Município reabriu serviços e começou a levantar as restrições
08-05-2020

No passado dia 11 de maio, o Município do Porto iniciou a reabertura dos serviços de atendimento ao público, mediante agendamento prévio obrigatório, e o levantamento gradual de algumas restrições decretadas por Rui Moreira nos dias 2 e 13 de março. O novo despacho do Presidente da Câmara do Porto assinala que todas as medidas determinadas obrigam ao cumprimento rigoroso das normas indicadas pelas autoridades de saúde.


Entre os serviços de atendimento ao público que já reabriram estão o Gabinete do Munícipe, a Tesouraria do Município, o Centro de Recolha Oficial Animal e a Cidade das Profissões. Os utentes devem usar as respetivas linhas telefónicas para fazer a marcação.

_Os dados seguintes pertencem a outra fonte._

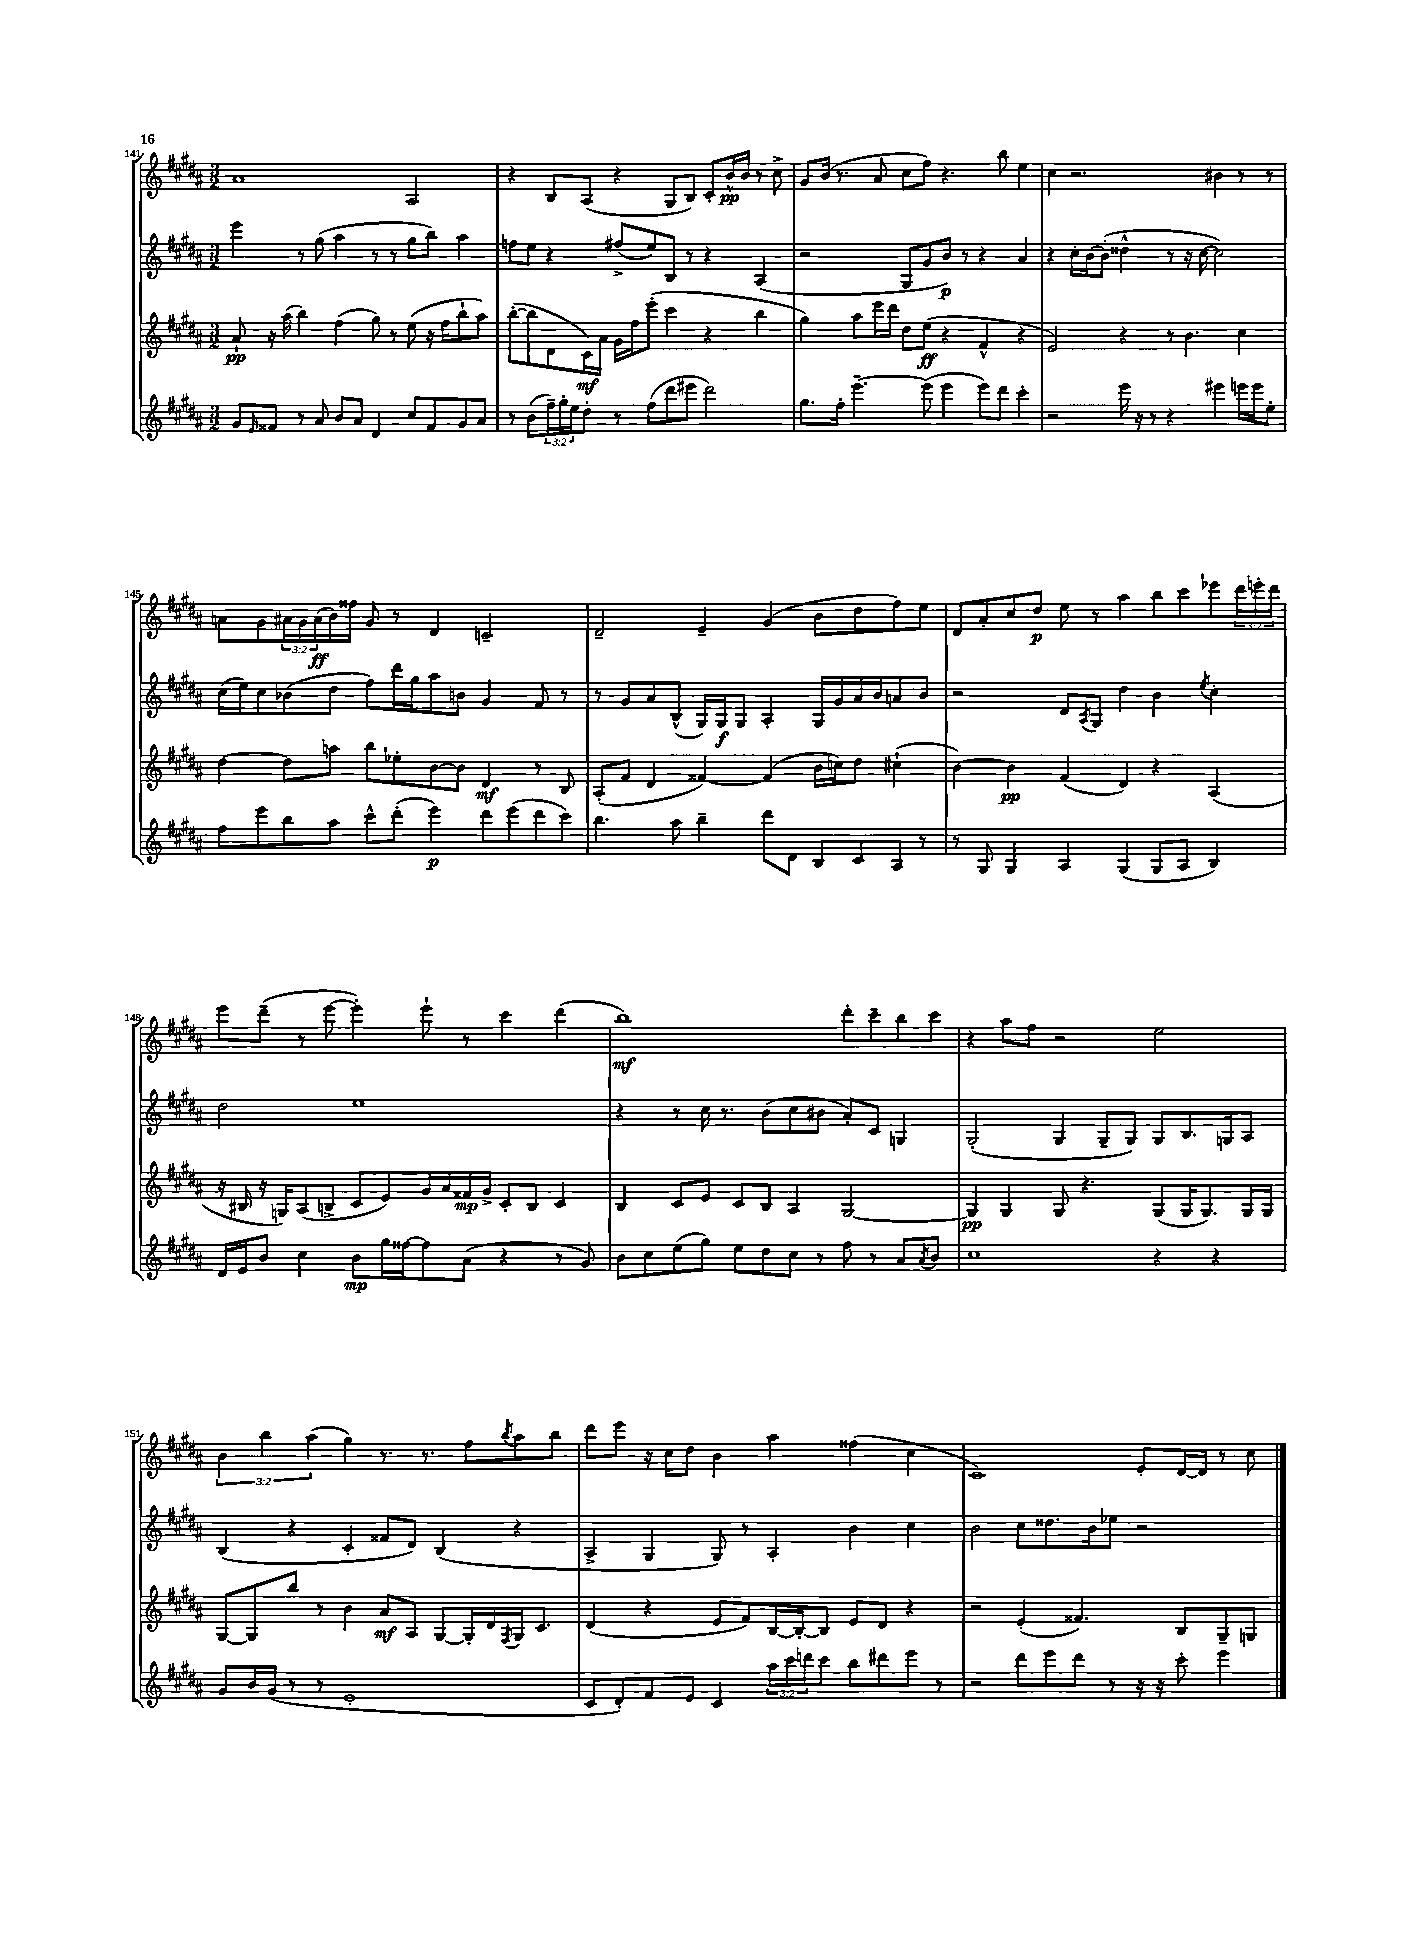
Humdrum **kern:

**kern	**kern	**kern	**kern
*staff4	*staff3	*staff2	*staff1
*clefG2	*clefG2	*clefG2	*clefG2
*k[f#c#g#d#a#]	*k[f#c#g#d#a#]	*k[f#c#g#d#a#]	*k[f#c#g#d#a#]
*M3/2	*M3/2	*M3/2	*M3/2
8g#	8a#`	4eee	1a#
16qqe	.	.	.
8f##	16r	.	.
.	(16aa#	.	.
8r	4bb)	8r	.
8a#	.	(8gg#	.
8b	(4ff#	4aa#	.
8a#	.	.	.
4d#	8gg#)	8r	.
.	8r	8r	.
8cc#	(8ee	8gg#	2A#
8f##	16r	8bb)	.
.	16ff#	.	.
8g#	8bb`	4aa#	.
8a#	8aa#)	.	.
=	=	=	=
8r	([8bb'	8ff	4r
(8b	8bb]	8ee	.
24ff#~)	8d#	4r	8B
24gg#'	.	.	.
24ee	.	.	.
8dd#'	16c#)	.	(8A#
.	16a#	.	.
8r	16g#	(8ff#^	4r
.	16ff#	.	.
(8ff#	(8eee'	8ee)	.
8ddd#	4ccc#	8B	8G#
8eee#	.	8r	8B)
2ddd#)	4r	4r	8c#'
.	.	.	16b^^
.	.	.	16b
.	4bb	(4A#	8r
.	.	.	8cc#^
=	=	=	=
8.gg#	4gg#)	2r	8g#
.	.	.	(16b
16ff#'	.	.	8.r
[4.eee~	8aa#	.	.
.	16eee	.	8a#
.	16ddd#	.	.
.	8dd#	8G#	8cc#
(8eee]	(8ee	8g#	8ff#)
4eee	4r	8b)	4.r
.	.	8r	.
8eee)	4f#^^	4r	.
8ddd#	.	.	8bb
4ccc#'	4r	4a#	4ee
=	=	=	=
2r	2e)	4r	4cc#
.	.	16cc#'	2.r
.	.	[16b	.
.	.	(8b']	.
16eee	4r	4dd##^^	.
16r	.	.	.
8r	.	.	.
4r	8r	8r	.
.	4.b	16r	.
.	.	[16cc#	.
4eee#	.	2cc#])	4b#
16eee	4cc#	.	8r
16eee	.	.	.
8ee'	.	.	8r
=	=	=	=
8ff#	[4dd#	(16cc#	8a
.	.	16ee)	.
8eee	.	8cc#	8g#
8bb	8dd#]	(8b-	24a#
.	.	.	24g#
.	.	.	(24a#
8aa#	8aa	8dd#	16b)
.	.	.	16ff##
8ccc#^^	8bb	8ff#)	8g#
(8ddd#'	8ee-'	16ddd#	8r
.	.	16gg#	.
4eee)	[8b	8aa#	4d#
.	8b]	8b	.
8ddd#	4d#	4g#	2c~
(8eee	.	.	.
8ddd#	8r	8f#	.
8ccc#)	8B	8r	.
=	=	=	=
4.bb	(8A#'	8r	2d#~
.	8f#	8g#	.
.	4d#	8a#	.
8aa#	.	(8B^^	.
4bb~	[4f##)	16G#)	4e~
.	.	16G#	.
.	.	8G#	.
8ddd#	(4f##]	4A#'	(4g#
8d#	.	.	.
8B	16b	16G#	8b
.	16cc)	16g#	.
8c#	8dd#	16a#	8dd#
.	.	16b	.
8A#	(4cc#`	8a	8ff#)
8r	.	8b	8ee
=	=	=	=
8r	[4b)	2r	8d#
8G#	.	.	8a#'
4G#	4b]	.	8cc#
.	.	.	8dd#
4A#	(4f#	8d#	8ee
.	.	8qA#	.
.	.	8G#	8r
(4G#	4d#)	4dd#	4aa#
8G#	4r	4b	8bb
8A#	.	.	8ccc#
.	.	8qee	.
4B)	(4A#	4cc#'	8eee-
.	.	.	24ddd#
.	.	.	24eee'
.	.	.	24ddd#
=	=	=	=
16d#	16r	2dd#	8eee
16e	16B#	.	.
8b	16r	.	(8ddd#~
.	16G)	.	.
4cc#	(8A#	.	8r
.	8B^	.	[8eee
8b	8c#	1ee	4eee'])
16gg#	8e)	.	.
[16ff##	.	.	.
8ff##]	16g#	.	8eee`
.	16a#	.	.
(8a#	16f##	.	8r
.	16g#^	.	.
4r	8c#'	.	4ccc#
.	8B	.	.
8r	4c#	.	(4ddd#
8g#)	.	.	.
=	=	=	=
8b	4B	4r	1bb)
8cc#	.	.	.
(8ee	8c#	8r	.
8gg#)	8e	16cc#	.
.	.	8.r	.
8ee	8c#	.	.
8dd#	8B	(8b	.
8cc#	4A#	8cc#	.
8r	.	8b#	.
8ff#	[2G#	8a#')	8ddd#'
8r	.	8c#	8ccc#~
8a#	.	4G	8bb
8qa#	.	.	.
8b	.	.	8ccc#
=	=	=	=
1cc#	4G#]	(2G#'	4r
.	4G#	.	8aa#
.	.	.	8ff#
.	8G#	4G#	2r
.	4.r	.	.
.	.	8G#~	.
.	.	8G#)	.
4r	(8G#	8G#	2ee
.	16G#	8.B	.
.	8.G#)	.	.
4r	.	.	.
.	.	16G	.
.	16G#	8A#	.
.	16G#	.	.
=	=	=	=
8g#	[8G#	(4B	6b
16b	8G#]	.	.
.	.	.	6bb
(16g#	.	.	.
8r	8bb	4r	.
.	.	.	(6aa#
8r	8r	.	.
1e'	4b	4c#'	4gg#)
.	8a#	8f##	8.r
.	8A#	8d#)	.
.	.	.	8.r
.	[8G#	(4B	.
.	16G#']	.	8ff#
.	16d#	.	.
.	8qF#	.	8qbb
.	16G#	4r	8aa#
.	8.c#	.	.
.	.	.	8bb
=	=	=	=
8c#	(4d#	4A#^	8ddd#
8d#')	.	.	8eee
8f#	4r	4G#	16r
.	.	.	16cc#
8e	.	.	8dd#
4c#	8e	8G#)	4b
.	8f#)	8r	.
24aa#	[16B	4A#'	4aa#
24ccc#	.	.	.
.	16B'_	.	.
24ddd	.	.	.
8ccc#	8B]	.	.
8bb	8e	4b	(4ff##
8ddd#	8d#	.	.
8eee	4r	4cc#	4cc#
8r	.	.	.
=	=	=	=
2r	2r	2b	1c#)
8ddd#	(4e'	8cc#	.
8eee	.	8.dd##	.
8ddd#	4.f##)	.	.
.	.	16b	.
8r	.	8ee-	.
16r	.	2r	8e'
16r	.	.	.
8ccc#'	8B	.	[16d#
.	.	.	16d#]
4eee	8G#~	.	8r
.	8G	.	8cc#
==	==	==	==
*-	*-	*-	*-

Também já estão abertos de novos os parques e jardins murados, nomeadamente os de São Lázaro, São Roque, Covelo, Bonjóia, Parque de Pasteleira e Virtudes, como se pode ler no despacho assinado pelo autarca.

Como já havia sido anunciado, a 11 de maio reabriram também os parques de estacionamento municipais e, a partir do dia 18 de maio, inicia o regresso faseado do estacionamento pago à superfície, em parcómetro, nas zonas exploradas diretamente pelo município.  

Para o dia 18 de maio, fica ainda determinada a reabertura dos parques infantis municipais.
O Arquivo Histórico (localizado na Casa do Infante), as bibliotecas municipais, os museus, as feiras e os mercados não alimentares da responsabilidade da autarquia abrirão posteriormente, em datas a partir do dia 1 de junho.

Será também no início do próximo mês que será operacionalizado o regresso dos trabalhadores municipais, de forma faseada e gradual, com regras excecionais de organização do tempo e dos espaços de trabalho, de acordo com um plano com informações relativas à utilização dos espaços comuns e outras questões de organização interna. Até dia 31 de maio, o exercício profissional dos trabalhadores municipais continua assim em regime de teletrabalho, sempre que as funções em causa o permitam. 

Neste calendário, que Rui Moreira indica tratar-se de um "caminho de regresso gradual, sempre em face do quadro epidemiológico, sanitário, existente", fica também assente a obrigatoriedade da utilização de máscara em todos os espaços municipais, tanto para os trabalhadores como para os munícipes.

Todas as medidas determinadas obrigam ao cumprimento das condições específicas de funcionamento de cada espaço municipal, incluindo regras de lotação definidas, prévio agendamento e distanciamento físico, às quais acrescem às condições gerais legalmente definidas para o levantamento das medidas de confinamento, designadamente a utilização de equipamentos de proteção individual (EPI) -- que serão garantidos aos trabalhadores para o exercício das suas funções --, o uso de gel desinfetante, a higienização regular dos espaços, a higiene das mãos e etiqueta respiratória, "porquanto nesta fase de levantamento gradual das interdições se torna absolutamente necessário garantir o escrupuloso cumprimento das medidas de prevenção indispensáveis à contenção da infeção", referiu o Presidente da Câmara do Porto.

Quanto às empresas municipais, deverão adotar medidas de organização do tempo e espaços de trabalho semelhantes, as quais deverão comunicar, referente o documento.

Ficou ainda expressa a salvaguarda de que as medidas constantes deste novo despacho, que entrou em vigor no dia 11, podem ser objeto de prorrogação ou modificação em face da evolução da situação epidemiológica, de acordo com as determinações que venham a ser adaptadas a nível nacional.

Por outro lado, mantêm-se em vigor todas as medidas preventivas anteriormente decretadas, que não sejam expressamente revogadas ou alteradas neste novo despacho.

Recorde-se que a Câmara do Porto foi pioneira ao tomar medidas mais severas no combate à disseminação pelo novo coronavírus, antecipando-se numa semana à entrada em vigor do Estado de Emergência.

Antes disso, no início de março, o Município já tinha decretado o encerramento de equipamentos municipais, como teatros e museus, cancelando eventos culturais e grandes concentrações de pessoas.